Where the Wind Lives

April 19, 2017

 

This is installment one of my 2017 Arizona/New Mexico road trip adventures with my friend Kerri. 

As we bumped down the dirt road to the mouth of the canyon, tour company owner Jackie told us that Navajo culture is matriarchal, and the land we were seeing belonged to her mother. The rocky landscape was her home, the place she felt most comfortable. Just before she dropped us off, her words captured my imagination: “This is where the wind lives.”

Antelope Canyon, near Page, Arizona, is one of the most visited slot canyons in the Southwest. (Slot canyons are narrow, deep canyons carved by water.) Tours go to Upper and Lower Antelope Canyon, as well as a few lesser-known canyons. We chose to visit “Canyon X,” with Taadidiin Tours (no affiliation).

After Jackie dropped us off, we descended into the canyon itself, where we were met by a guide. The sandstone curves, swirls, and corkscrews, carved by wind and water into sinuous shapes. Colors range from pale peach to deep purple, depending on the angle of the sun. 

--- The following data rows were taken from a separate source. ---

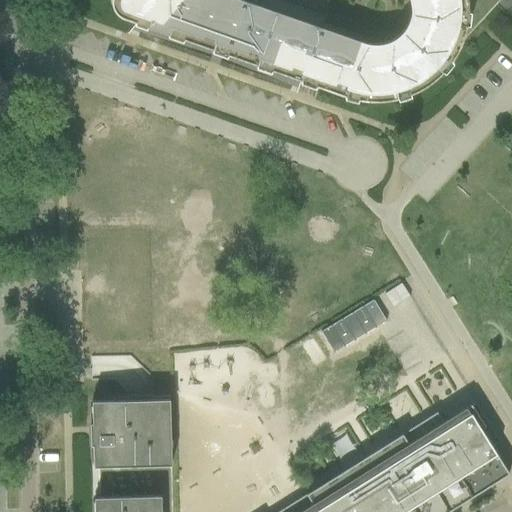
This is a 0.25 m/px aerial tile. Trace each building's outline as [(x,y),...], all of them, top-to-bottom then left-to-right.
[(112,0),(112,2),(115,12),(345,99),(351,101),(367,101),(369,102),(411,97),(440,75),(443,73),(453,64),(461,44),(462,41),(500,0),(409,0),(411,5),(409,21),(405,27),(404,30),(394,39),(391,40),(385,43),(381,44),(322,24),(325,16),(277,0),(260,0),(260,2),(254,0),(112,0)] [(92,150),(92,176),(129,176),(128,149),(92,150)] [(129,176),(93,176),(93,192),(129,191),(132,343),(140,343),(136,190),(173,190),(173,175),(138,176),(137,149),(128,149),(129,176)] [(173,149),(137,149),(138,176),(173,175),(173,149)] [(173,190),(136,190),(140,343),(176,343),(173,190)] [(129,191),(93,192),(96,344),(132,343),(129,191)] [(409,297),(400,283),(384,294),(393,307),(409,297)] [(376,327),(386,321),(374,300),(373,300),(321,332),(321,333),(333,353),(376,327)] [(92,402),(90,402),(90,424),(91,446),(92,498),(92,511),(172,511),(172,496),(171,466),(170,400),(92,402)] [(448,511),(509,474),(492,447),(500,442),(475,402),(443,422),(437,412),(277,511),(448,511)]
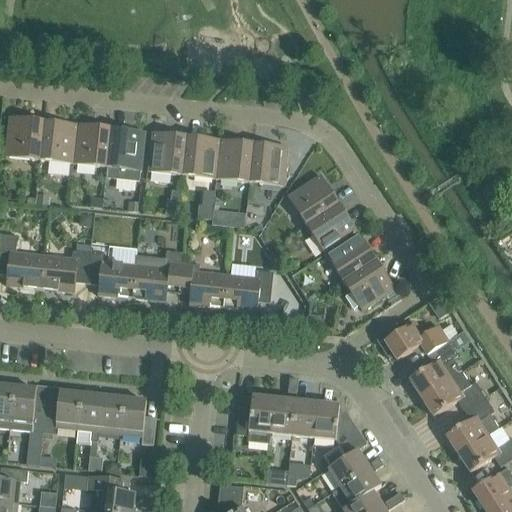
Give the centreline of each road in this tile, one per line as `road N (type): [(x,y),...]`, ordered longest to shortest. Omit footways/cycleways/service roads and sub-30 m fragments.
road 1 (residential): [(331,367),(420,292),(419,271),(333,141),(293,124),(0,91)]
road 2 (residential): [(207,357),(0,332)]
road 3 (residential): [(437,511),(354,382),(331,367)]
road 4 (residential): [(192,511),(207,357)]
road 5 (residential): [(331,367),(207,357)]
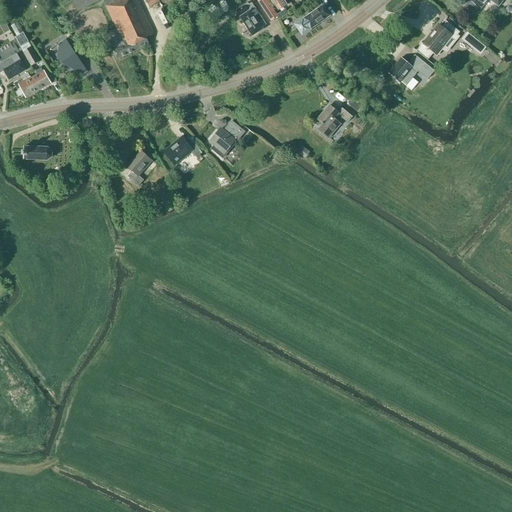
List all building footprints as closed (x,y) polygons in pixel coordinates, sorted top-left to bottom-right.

When the sun shines into the canyon just right, you can see the elusive trademark Antelope Canyon shaft of light. As we walked deeper between the curving walls, we saw our first one. (The guides toss fine sand into the air so it shows up in photos.)



If ever there is a place to look up, look down, look all around, it is here.

Looking up
The guides helped us with our camera settings so we would get the best shots, and though they kept an eye on us, they allowed us to freely explore. It wasn’t mobbed with people the way the Upper and Lower Antelope Canyon tours can be, and we were able to take our time exploring, taking photos, and soaking up the peaceful atmosphere. I was even able to sit quietly and make a quick sketch of a section of the canyon. (The challenge will be mixing watercolor representative of the shades of rock I saw!) 

A few more photos: 

Canyon resident

Looking down into the canyon entrance from where we were dropped off.